Na hora do almoço, comi sozinho, num canto afastado. O pessoal fez piada, comentou da minha cara fechada. Silvinha até soltou uma:

— Que foi, João? A enfermeirinha te deu um chá de sumiço?

Fingi que não ouvi. Nem ergui os olhos do prato. Se ela soubesse o que estava passando dentro de mim, ia pensar duas vezes antes de abrir a boca.

Quando terminei de comer, sem dizer nada a ninguém, fui até o galpão, peguei a velha motoca e saí estrada afora. Não era fuga. Era direção. Eu sabia muito bem para onde estava indo.

A estrada de terra levava a uma fazenda que eu conhecia de nome desde moleque: Fazenda Três Barras, famosa por treinar os melhores cavalos e touros de rodeio da região. Era outro mundo. Um mundo que sempre me chamou, mas que meu pai nunca deixou eu me aproximar.

— Rodeio é suicídio, João. Não se joga a vida fora em cima de um bicho bravo. — Ele dizia.

Mas ali, naquela tarde, com a poeira subindo atrás da moto e o coração quebrado, era a primeira vez que eu decidia por mim mesmo.

Parei na porteira da fazenda. A entrada larga, com a marca das Três Barras gravada no tronco, me fez engolir em seco. Do lado de dentro, vi um grupo treinando no curral redondo. O berrante soava longe, e um rapaz voava no ar, agarrado num touro nervoso como se a vida dependesse daquilo. E talvez dependesse mesmo.

Estacionei a motoca, olhando tudo em volta. Sentindo uma mistura de medo e desejo.
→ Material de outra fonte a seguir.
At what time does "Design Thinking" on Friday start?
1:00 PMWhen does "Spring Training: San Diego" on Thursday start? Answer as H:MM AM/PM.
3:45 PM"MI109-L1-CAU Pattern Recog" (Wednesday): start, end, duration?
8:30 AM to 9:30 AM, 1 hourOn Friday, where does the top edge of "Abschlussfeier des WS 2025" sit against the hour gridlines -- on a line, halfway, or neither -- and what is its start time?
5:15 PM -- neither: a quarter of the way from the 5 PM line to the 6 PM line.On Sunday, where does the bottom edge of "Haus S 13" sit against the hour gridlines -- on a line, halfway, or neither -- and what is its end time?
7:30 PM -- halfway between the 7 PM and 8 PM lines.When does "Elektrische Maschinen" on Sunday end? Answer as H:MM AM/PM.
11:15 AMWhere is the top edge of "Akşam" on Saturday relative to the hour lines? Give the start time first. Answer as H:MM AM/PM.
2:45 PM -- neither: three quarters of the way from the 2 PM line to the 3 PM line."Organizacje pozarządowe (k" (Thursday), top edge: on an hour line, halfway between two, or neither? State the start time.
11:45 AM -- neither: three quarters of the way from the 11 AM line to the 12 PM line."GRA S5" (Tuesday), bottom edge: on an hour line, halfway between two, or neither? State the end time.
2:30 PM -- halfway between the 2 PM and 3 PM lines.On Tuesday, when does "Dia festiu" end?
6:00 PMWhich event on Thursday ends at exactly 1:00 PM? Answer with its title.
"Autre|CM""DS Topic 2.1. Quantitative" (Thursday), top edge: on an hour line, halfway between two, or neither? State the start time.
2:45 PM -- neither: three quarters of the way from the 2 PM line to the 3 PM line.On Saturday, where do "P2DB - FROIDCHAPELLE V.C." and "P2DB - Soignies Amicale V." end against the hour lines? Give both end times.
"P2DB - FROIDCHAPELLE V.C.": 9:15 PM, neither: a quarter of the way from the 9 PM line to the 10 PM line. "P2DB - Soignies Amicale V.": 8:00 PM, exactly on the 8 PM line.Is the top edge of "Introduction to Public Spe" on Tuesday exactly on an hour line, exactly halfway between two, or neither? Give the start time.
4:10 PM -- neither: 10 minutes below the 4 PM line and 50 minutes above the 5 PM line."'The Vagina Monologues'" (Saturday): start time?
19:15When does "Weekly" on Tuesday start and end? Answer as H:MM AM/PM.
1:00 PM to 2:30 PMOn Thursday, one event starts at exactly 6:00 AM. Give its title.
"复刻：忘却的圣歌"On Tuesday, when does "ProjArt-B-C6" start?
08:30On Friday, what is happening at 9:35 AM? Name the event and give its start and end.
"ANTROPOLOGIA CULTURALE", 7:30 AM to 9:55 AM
— Vai entrar ou vai só ficar parado aí, caboclo? — Gritou um dos peões, rindo, ao me ver parado no canto.

Sorri timidamente.

— Só vim dar uma olhada. Tudo bem?

O homem cruzou os braços e olhou para mim com desconfiança, mas também com curiosidade.

— Nome?

— João Gabriel.

— Filho do Antônio da Santa Gertrudes? — Ele me reconheceu.

Engoli seco.

— Filho do tempo, da lida e de mim mesmo. Isso serve?

Ele riu.

— Serve demais.

E foi assim que eu dei meu primeiro passo para longe da sombra dos outros e comecei a construir quem eu queria ser.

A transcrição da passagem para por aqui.